Hence, mindfulness training appears to strengthen the connections between the brain structures that underly the highest levels of human thinking. These results suggest that intensive mindfulness training even over a relatively short period of time can produce neuroplastic changes in the brain that improve the sharing of information between these structures and these changes, in turn, produce improved thinking. This suggests the underlying neural mechanism by which mindfulness training improves thought processes.
So, improve connectivity of brain areas underlying executive cognitive function with mindfulness.
“The impact that mindfulness exerts on our brain is borne from routine: a slow, steady, and consistent reckoning of our realities, and the ability to take a step back, become more aware, more accepting, less judgmental, and less reactive. Just as playing the piano over and over again over time strengthens and supports brain networks involved with playing music, mindfulness over time can make the brain, and thus, us, more efficient regulators, with a penchant for pausing to respond to our worlds instead of mindlessly reacting.” – Jennifer Wolkin
CMCS – Center for Mindfulness and Contemplative Studies
This and other Contemplative Studies posts are also available on Google+ https://plus.google.com/106784388191201299496/posts and on Twitter @MindfulResearch
Taren, A. A., Gianaros, P. J., Greco, C. M., Lindsay, E. K., Fairgrieve, A., Brown, K. W., … Creswell, J. D. (2017). Mindfulness Meditation Training and Executive Control Network Resting State Functional Connectivity: A Randomized Controlled Trial. Psychosomatic Medicine, 79(6), 674–683. http://doi.org/10.1097/PSY.0000000000000466
Mindfulness meditation training has been previously shown to enhance behavioral measures of executive control (e.g. attention, working memory, cognitive control), but the neural mechanisms underlying these improvements are largely unknown. Here, we test whether mindfulness training interventions foster executive control by strengthening functional connections between dorsolateral prefrontal cortex (dlPFC) – a hub of the executive control network – and frontoparietal regions that coordinate executive function.

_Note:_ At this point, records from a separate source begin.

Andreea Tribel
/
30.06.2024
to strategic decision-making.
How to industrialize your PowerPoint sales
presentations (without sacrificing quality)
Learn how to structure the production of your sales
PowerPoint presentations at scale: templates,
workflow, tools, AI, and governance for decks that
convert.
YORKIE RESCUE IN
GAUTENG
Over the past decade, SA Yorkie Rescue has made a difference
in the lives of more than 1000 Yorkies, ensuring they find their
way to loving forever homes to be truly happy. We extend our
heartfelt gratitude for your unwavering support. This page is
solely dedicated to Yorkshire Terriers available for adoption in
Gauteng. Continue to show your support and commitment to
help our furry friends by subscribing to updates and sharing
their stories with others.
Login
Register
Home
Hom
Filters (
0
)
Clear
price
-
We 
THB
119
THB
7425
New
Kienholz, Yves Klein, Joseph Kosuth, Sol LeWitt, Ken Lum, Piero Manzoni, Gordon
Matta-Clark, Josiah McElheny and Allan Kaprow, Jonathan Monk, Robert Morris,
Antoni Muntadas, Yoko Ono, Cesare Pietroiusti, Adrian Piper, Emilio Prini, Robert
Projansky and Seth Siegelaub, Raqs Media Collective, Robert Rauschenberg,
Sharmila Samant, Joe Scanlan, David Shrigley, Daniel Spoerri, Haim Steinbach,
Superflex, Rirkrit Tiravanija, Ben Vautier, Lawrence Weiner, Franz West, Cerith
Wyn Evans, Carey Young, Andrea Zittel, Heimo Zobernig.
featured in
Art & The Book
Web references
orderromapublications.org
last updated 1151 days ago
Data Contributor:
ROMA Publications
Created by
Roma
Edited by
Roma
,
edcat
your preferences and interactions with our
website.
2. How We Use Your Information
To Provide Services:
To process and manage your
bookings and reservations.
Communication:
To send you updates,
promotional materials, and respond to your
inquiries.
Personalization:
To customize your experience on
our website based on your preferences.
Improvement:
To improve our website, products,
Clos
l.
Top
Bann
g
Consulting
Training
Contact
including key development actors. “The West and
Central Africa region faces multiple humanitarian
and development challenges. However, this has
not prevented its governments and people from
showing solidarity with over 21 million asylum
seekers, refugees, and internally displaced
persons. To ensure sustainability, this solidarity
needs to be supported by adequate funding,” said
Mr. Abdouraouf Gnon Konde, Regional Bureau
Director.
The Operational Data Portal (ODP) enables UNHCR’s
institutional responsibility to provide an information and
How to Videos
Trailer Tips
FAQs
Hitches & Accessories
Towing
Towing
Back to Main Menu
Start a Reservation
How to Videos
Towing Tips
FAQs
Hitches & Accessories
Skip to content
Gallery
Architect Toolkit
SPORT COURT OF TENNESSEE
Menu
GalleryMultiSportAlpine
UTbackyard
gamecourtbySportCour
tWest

Thirty-five adults with elevated levels of psychological distress participated in a 3 day RCT of intensive mindfulness meditation or relaxation training. Participants completed a resting state fMRI scan before and after the intervention. We tested whether mindfulness meditation training increased resting state functional connectivity (rsFC) between dlPFC and frontoparietal control network regions.
Left dlPFC showed increased connectivity to the right inferior frontal gyrus (T = 3.74), right middle frontal gyrus (T = 3.98), right supplementary eye field (T = 4.29), right parietal cortex (T = 4.44), and left middle temporal gyrus (T = 3.97; all p<0.05) following mindfulness training relative to the relaxation control. Right dlPFC showed increased connectivity to right middle frontal gyrus (T = 4.97, p < 0.05).

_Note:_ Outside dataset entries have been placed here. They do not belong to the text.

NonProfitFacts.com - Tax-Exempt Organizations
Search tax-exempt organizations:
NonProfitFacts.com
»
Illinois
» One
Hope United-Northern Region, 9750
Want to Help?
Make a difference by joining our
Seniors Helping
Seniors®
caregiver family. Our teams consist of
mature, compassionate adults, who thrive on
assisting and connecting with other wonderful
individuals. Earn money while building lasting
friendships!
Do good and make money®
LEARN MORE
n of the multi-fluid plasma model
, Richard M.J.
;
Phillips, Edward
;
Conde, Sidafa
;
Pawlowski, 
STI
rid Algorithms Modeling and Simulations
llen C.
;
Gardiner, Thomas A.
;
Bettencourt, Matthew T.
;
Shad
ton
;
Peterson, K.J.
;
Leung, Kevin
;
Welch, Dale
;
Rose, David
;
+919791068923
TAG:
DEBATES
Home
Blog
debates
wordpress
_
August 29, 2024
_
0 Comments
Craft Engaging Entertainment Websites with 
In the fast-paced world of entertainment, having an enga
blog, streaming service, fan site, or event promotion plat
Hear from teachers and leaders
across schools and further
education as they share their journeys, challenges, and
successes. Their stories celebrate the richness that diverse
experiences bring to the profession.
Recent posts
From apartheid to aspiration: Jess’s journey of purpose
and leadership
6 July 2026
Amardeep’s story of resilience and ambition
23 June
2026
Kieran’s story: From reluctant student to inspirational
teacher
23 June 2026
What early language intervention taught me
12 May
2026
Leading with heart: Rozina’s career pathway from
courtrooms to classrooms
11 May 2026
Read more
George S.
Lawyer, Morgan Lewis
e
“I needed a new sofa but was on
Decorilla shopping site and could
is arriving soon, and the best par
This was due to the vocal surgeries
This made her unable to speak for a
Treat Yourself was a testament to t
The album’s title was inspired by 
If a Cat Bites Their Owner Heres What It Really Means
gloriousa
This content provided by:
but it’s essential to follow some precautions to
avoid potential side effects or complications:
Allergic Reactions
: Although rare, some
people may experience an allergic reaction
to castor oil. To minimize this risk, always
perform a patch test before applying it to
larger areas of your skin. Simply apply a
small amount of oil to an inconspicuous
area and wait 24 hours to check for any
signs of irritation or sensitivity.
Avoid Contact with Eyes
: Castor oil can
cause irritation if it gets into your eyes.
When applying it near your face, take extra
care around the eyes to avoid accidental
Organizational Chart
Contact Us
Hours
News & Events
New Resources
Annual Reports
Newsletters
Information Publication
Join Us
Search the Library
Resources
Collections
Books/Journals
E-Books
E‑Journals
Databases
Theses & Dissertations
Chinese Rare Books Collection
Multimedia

We report that mindfulness training increases rsFC between dlPFC and dorsal network (superior parietal lobule, supplementary eye field, MFG) and ventral network (right IFG, middle temporal/angular gyrus) regions. These findings extend previous work showing increased functional connectivity amongst brain regions associated with executive function during active meditation by identifying specific neural circuits in which rsFC is enhanced by a mindfulness intervention in individuals with high levels of psychological distress.